The Advance Planning and Scheduling (APSS) system includes both material focus of MRP and rapid response scheduling power of MRP-II.
Coordination of logistics flows
Workflow coordination can include activities such as procurement, order execution, implementing changes, design optimization, and financial changes which results in cost and time efficiency. The results are cost-effective, speedy and reliable supply chain operations.
IT contributions towards maximizing the value of textile supply chain through integrating supply chain operations within and outside the organization and collaborating the acts of vendors and customers based on shared forecasts. Internet adds to IT contribution towards supply chain management through coordination, integration and even automation of critical business processes. New system of the supply chain game emerges as a result of business innovation fueled by the Internet.
Many supplying companies maintain demand data by style, size, fabric and color to replenish inventory at retail outlet. Level of replenishing is predetermined by both parties after reviewing history of sales by product and buying behavior of the community.
New Business Models:
Data mining and data warehousing
Data mining is the process of analyzing data from different perspectives and summarizing it into useful information that can be used as a basis of monitoring and control, enabling companies to focus on the most important aspects of their business. It allows users to analyze data from many different dimensions, categorize it, and summarize the relationships identified. In short it is the process of finding correlations or relationship among dozens of fields in large relational databases.
Data warehousing is the repository of data and can be defined as a process of centralized data management and retrieval. Centralization of data maximizes user access and analysis.
E-commerce can be B2B (Business To Business) and B2C (Business To Customer). B2C commerce is the direct selling to consumers through Internet. While B2B marketplace can be defined as neutral Internet-based intermediaries that focus on specific business processes, host electronic marketplaces, and use various market-making mechanisms to mediate transactions among businesses. B2B appears to be more prospective than B2C.
The textile-retail giants are adding an Internet shopping-component to their offering. It has affected their distribution and warehousing infrastructure.

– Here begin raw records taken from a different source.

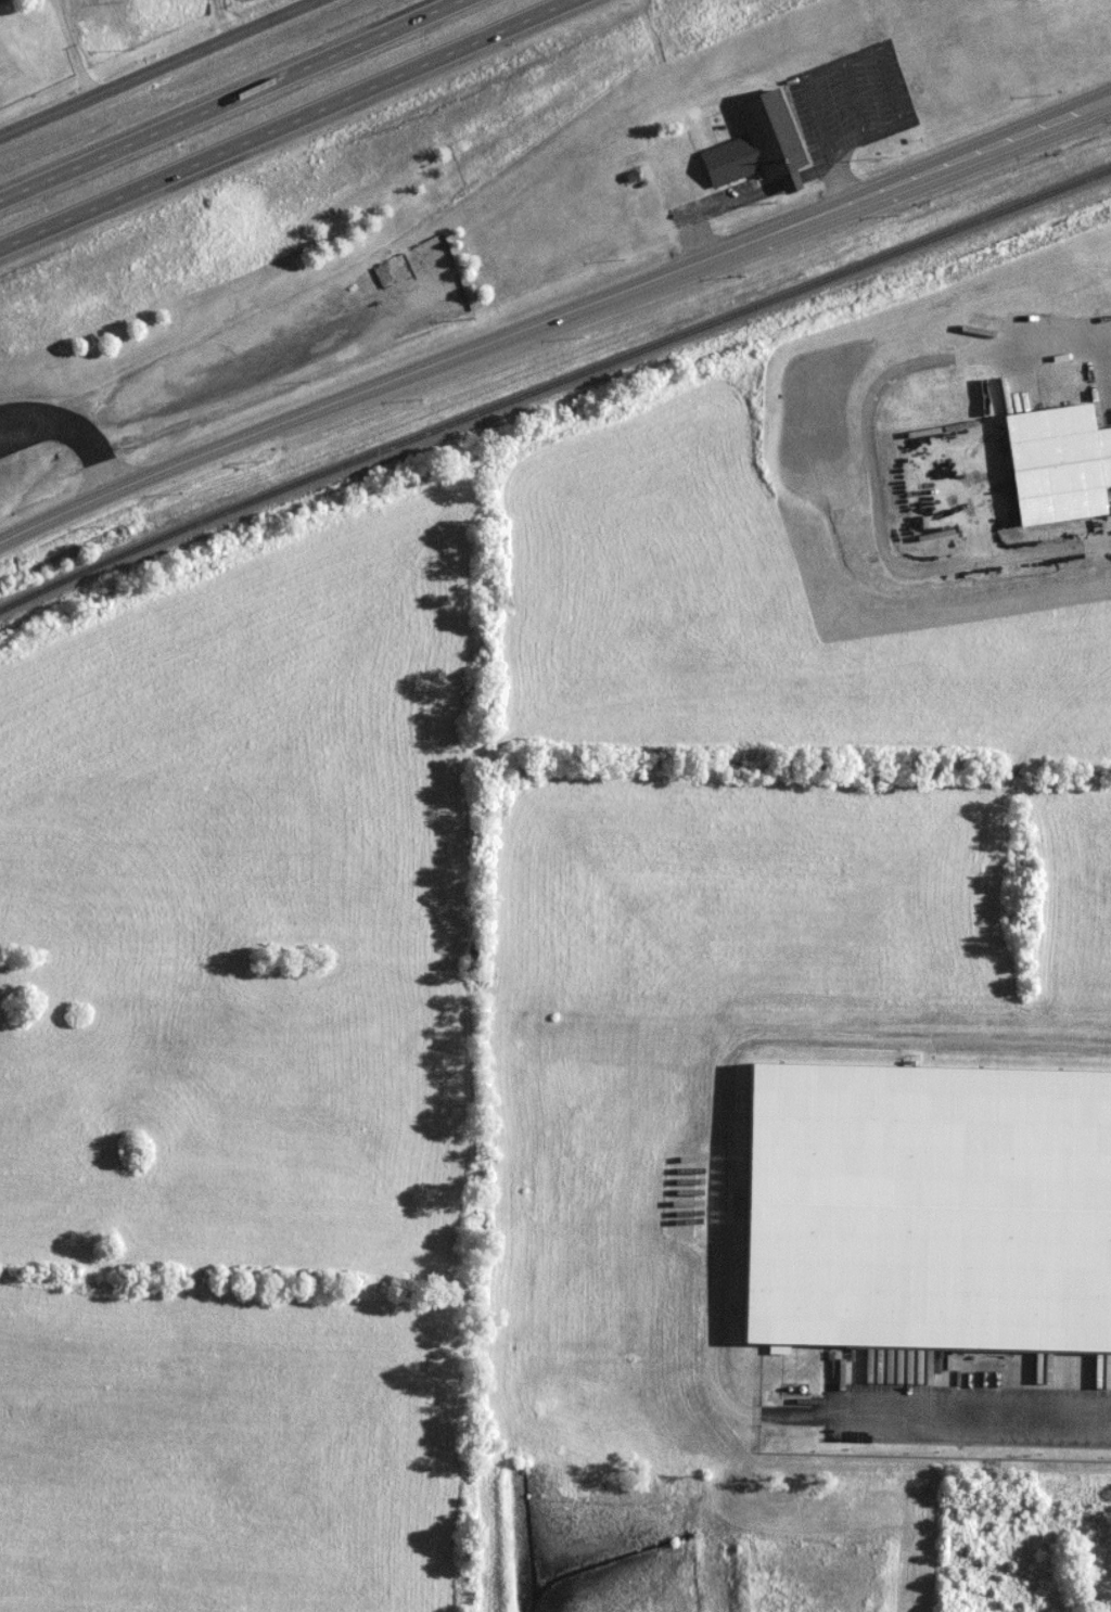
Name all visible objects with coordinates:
building: (1, 0)
road: (220, 19)
road: (882, 47)
road: (70, 49)
road: (162, 67)
road: (863, 97)
road: (243, 106)
road: (296, 129)
building: (770, 143)
road: (770, 190)
road: (554, 320)
road: (1103, 329)
road: (275, 380)
railway: (552, 384)
road: (78, 423)
road: (870, 470)
crop: (262, 752)
road: (737, 1049)
crop: (239, 1115)
building: (936, 1206)
road: (938, 1419)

As a result of going online, retailers have changed their supply chain strategy. High volume products with stable demand are stocked in local stores, while low-volume products are stock centrally for online purchasing.
Companies prefer a direct route to consumers by closely scrutinizing individual customer's tastes, preferences, habits, and buying patterns. Instead of waiting for consumers to visit their stores, retailers simply send them e-mails with offers. Internet has facilitated quick response system. With the use of web-enabled technology it is possible to have automatic customer replenishment system.